At present, an employment resource center staffed by Haitian Church members has placed more than 650 applicants in jobs or self-employment. More than 800 members and nonmembers have been taught the career and self-employment workshops. Two major projects funded by Humanitarian Services to assist those who have micro businesses are in effect as well. Given the economic situation in Haiti, these are remarkable accomplishments.

Watch a video on the Church’s humanitarian response shortly after Haiti was upturned by a 7.0-magnitude earthquake in January 2010. LDS Charities continues to assist Haitians in the relief effort.

Witnesses of the Lord’s Healing Hand

“[I have been able] to see how the Lord can heal people and how people can be useful to others in times of difficulties,” Brother Theodor said. 

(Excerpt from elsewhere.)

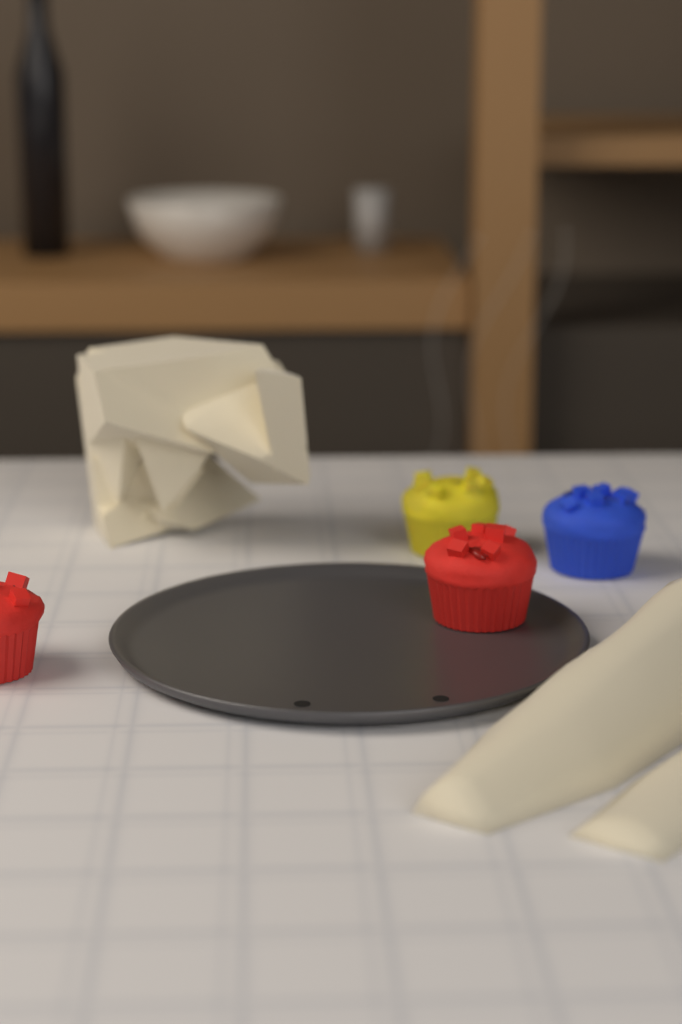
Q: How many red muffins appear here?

Following the destruction, phones were down; there was no communication. But Church stake leaders all arrived at the bishops’ storehouse at the same time, allowing them to distribute all the food that was needed. Four days later, just as food supplies ran out, new provisions arrived.

President Joseph tells of another man, a bishop who just prior to the earthquake had left the hospital with complications from a knee infection. Two days after the earthquake, he showed up at the chapel, walking.

“I had seen his knees,” President Joseph said. “How was he doing it? He said, ‘President, what else could I do? The people need me.’ I asked again, ‘Bishop, how’s your knee?’ He said, ‘The more I walk, the more it gets healed.’”

“It is part of our covenant to suffer with people who are suffering as it is described in Mosiah 18:8–10. We need to support those that need our support. We need to help those that need our help,” Brother Theodor said. 

“This is what is important,” San Pedro Chile Stake president Gabriel Pérez said. “It is not important how we die but how we live. We have come through this strengthened.”